> [Supplied records]
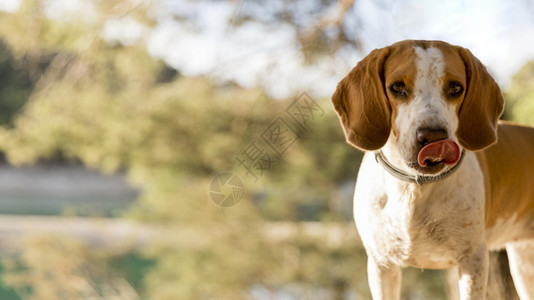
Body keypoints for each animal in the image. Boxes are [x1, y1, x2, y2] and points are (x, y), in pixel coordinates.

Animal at [332, 40, 534, 300]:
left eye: (455, 87)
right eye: (397, 86)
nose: (433, 137)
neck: (413, 188)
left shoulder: (473, 262)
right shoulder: (381, 265)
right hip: (523, 265)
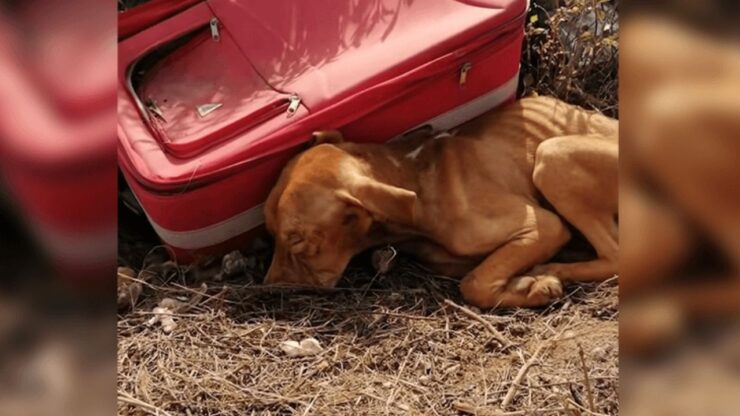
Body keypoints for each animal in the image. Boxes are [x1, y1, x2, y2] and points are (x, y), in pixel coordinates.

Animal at [264, 96, 616, 308]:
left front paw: (535, 285)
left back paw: (555, 268)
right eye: (270, 232)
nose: (267, 289)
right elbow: (477, 274)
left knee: (613, 255)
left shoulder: (544, 225)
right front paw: (527, 285)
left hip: (551, 155)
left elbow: (474, 284)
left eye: (297, 241)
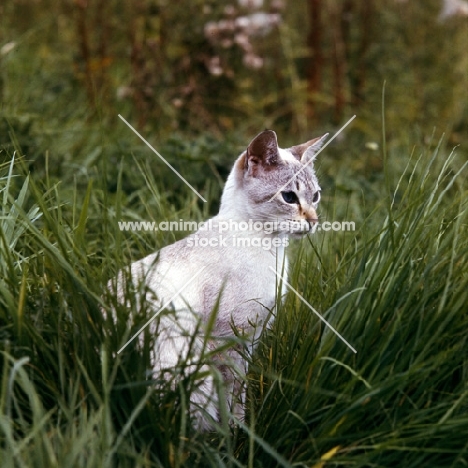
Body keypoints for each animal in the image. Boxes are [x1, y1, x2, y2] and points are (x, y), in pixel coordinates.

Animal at [111, 130, 328, 430]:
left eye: (315, 196)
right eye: (289, 197)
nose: (314, 221)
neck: (271, 248)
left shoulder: (253, 338)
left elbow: (241, 388)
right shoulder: (229, 338)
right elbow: (234, 394)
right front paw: (239, 432)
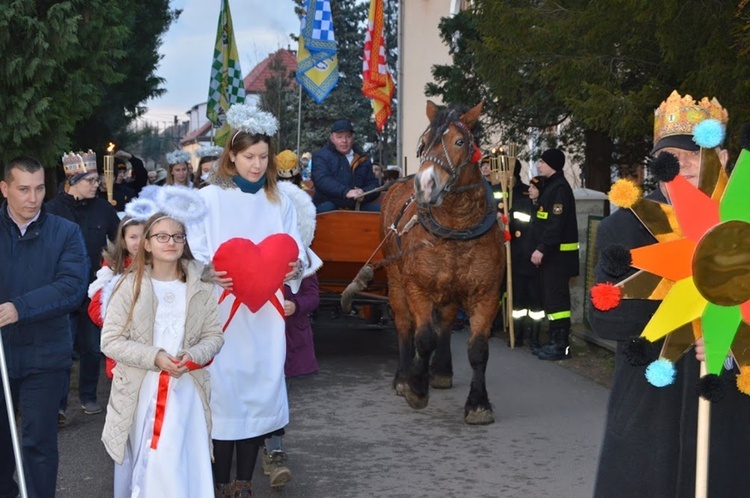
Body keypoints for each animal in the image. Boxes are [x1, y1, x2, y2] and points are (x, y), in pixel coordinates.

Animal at [382, 100, 506, 424]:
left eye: (460, 142)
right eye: (424, 142)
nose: (425, 185)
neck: (456, 227)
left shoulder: (487, 293)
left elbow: (478, 349)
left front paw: (478, 404)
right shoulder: (418, 287)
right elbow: (423, 337)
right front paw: (415, 387)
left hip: (451, 292)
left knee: (447, 322)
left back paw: (439, 371)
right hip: (395, 280)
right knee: (405, 324)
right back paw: (403, 376)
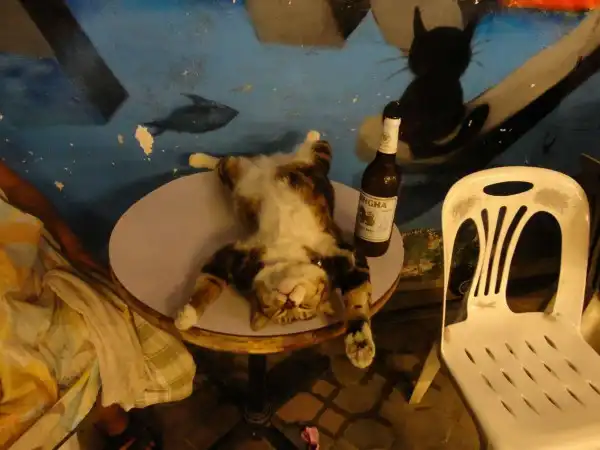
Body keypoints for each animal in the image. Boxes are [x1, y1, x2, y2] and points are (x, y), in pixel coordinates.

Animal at [174, 131, 376, 369]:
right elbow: (207, 286)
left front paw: (360, 346)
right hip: (241, 172)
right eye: (281, 310)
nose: (290, 301)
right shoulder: (232, 256)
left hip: (305, 159)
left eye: (303, 307)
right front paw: (186, 316)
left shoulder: (349, 256)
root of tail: (276, 162)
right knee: (223, 161)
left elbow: (358, 301)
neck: (285, 253)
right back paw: (197, 158)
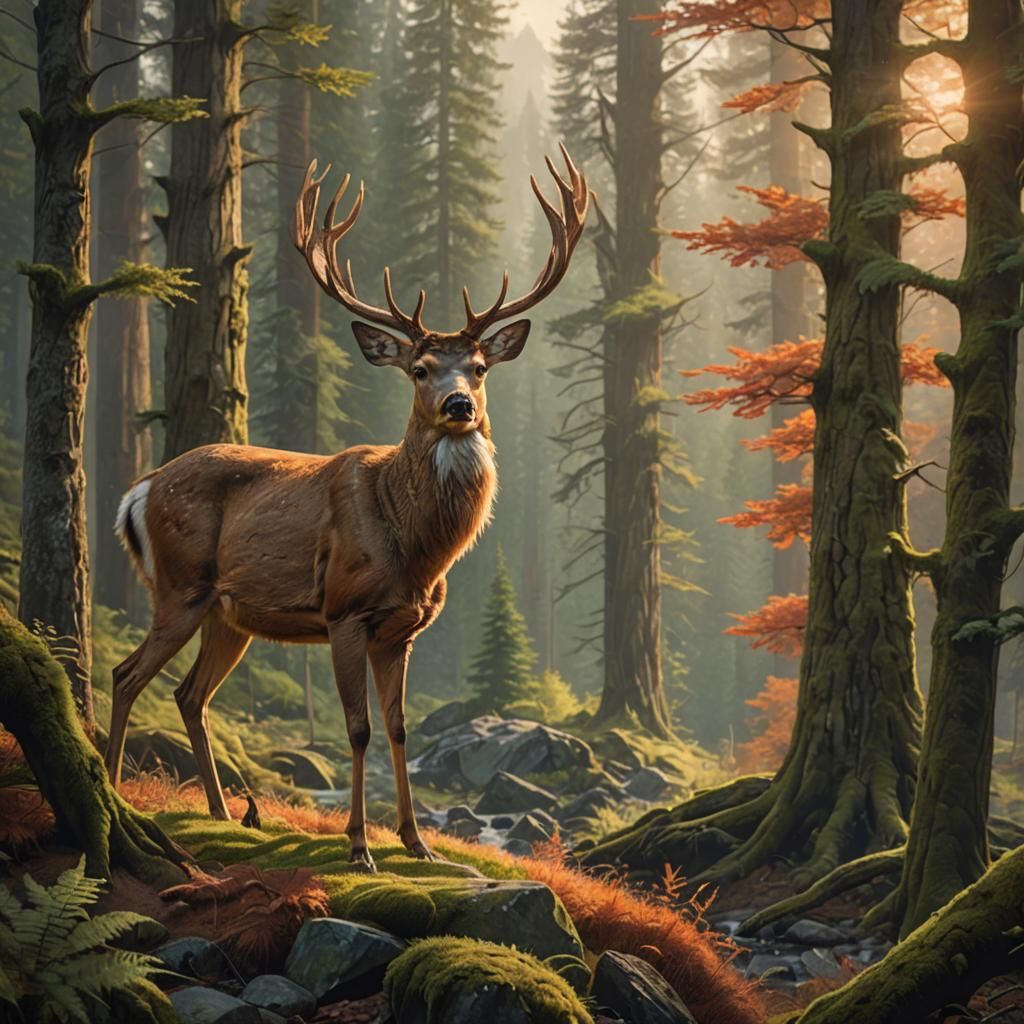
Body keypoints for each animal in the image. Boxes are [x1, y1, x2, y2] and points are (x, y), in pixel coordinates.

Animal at [104, 146, 590, 871]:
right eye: (419, 369)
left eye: (478, 367)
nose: (458, 406)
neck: (415, 546)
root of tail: (141, 488)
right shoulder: (343, 611)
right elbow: (357, 729)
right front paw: (360, 845)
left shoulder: (402, 629)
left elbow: (399, 727)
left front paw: (418, 843)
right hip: (180, 585)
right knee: (125, 674)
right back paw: (110, 787)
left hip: (229, 615)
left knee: (189, 694)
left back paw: (221, 811)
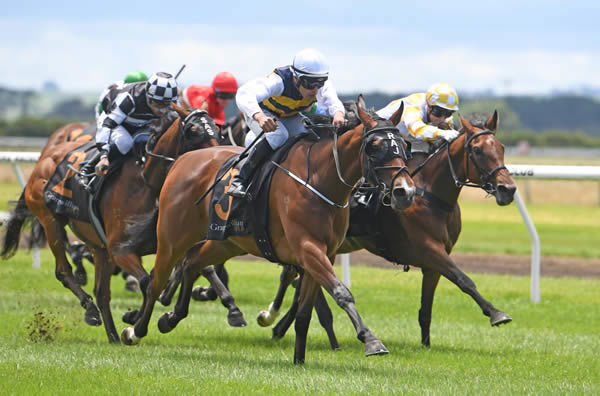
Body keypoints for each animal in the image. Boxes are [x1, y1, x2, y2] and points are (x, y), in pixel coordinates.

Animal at [0, 106, 231, 344]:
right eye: (194, 130)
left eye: (218, 130)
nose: (219, 161)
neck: (148, 184)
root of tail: (45, 156)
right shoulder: (120, 250)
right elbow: (148, 282)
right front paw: (135, 320)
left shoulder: (169, 244)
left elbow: (184, 271)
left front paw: (147, 318)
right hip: (50, 221)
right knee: (64, 271)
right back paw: (90, 310)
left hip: (98, 247)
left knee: (102, 292)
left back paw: (112, 335)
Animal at [118, 98, 418, 362]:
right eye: (374, 146)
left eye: (403, 145)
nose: (405, 192)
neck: (320, 179)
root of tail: (183, 160)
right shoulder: (308, 249)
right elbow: (341, 293)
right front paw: (371, 340)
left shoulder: (325, 254)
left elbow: (305, 313)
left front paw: (299, 360)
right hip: (172, 237)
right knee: (155, 281)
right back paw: (135, 330)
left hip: (227, 241)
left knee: (192, 263)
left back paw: (171, 318)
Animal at [258, 110, 516, 346]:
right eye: (478, 150)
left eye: (501, 147)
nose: (508, 189)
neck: (430, 194)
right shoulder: (429, 250)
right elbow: (464, 279)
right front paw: (497, 314)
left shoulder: (434, 260)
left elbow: (427, 308)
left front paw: (426, 345)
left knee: (297, 281)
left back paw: (279, 325)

> [Task prompt] Starting with the line above that holds "right front paw: (239, 432)", restate each line word for word up to and including the line that holds "neck: (456, 227)". Drop the pictures.

> [Completed exercise]
right front paw: (239, 432)
Body keypoints for each animal in the image. Boxes are [x1, y1, x2, y2] and points are (x, y), in pixel coordinates.

Animal at [382, 100, 506, 424]:
left eye: (460, 142)
right eye: (424, 142)
nose: (425, 185)
neck: (456, 227)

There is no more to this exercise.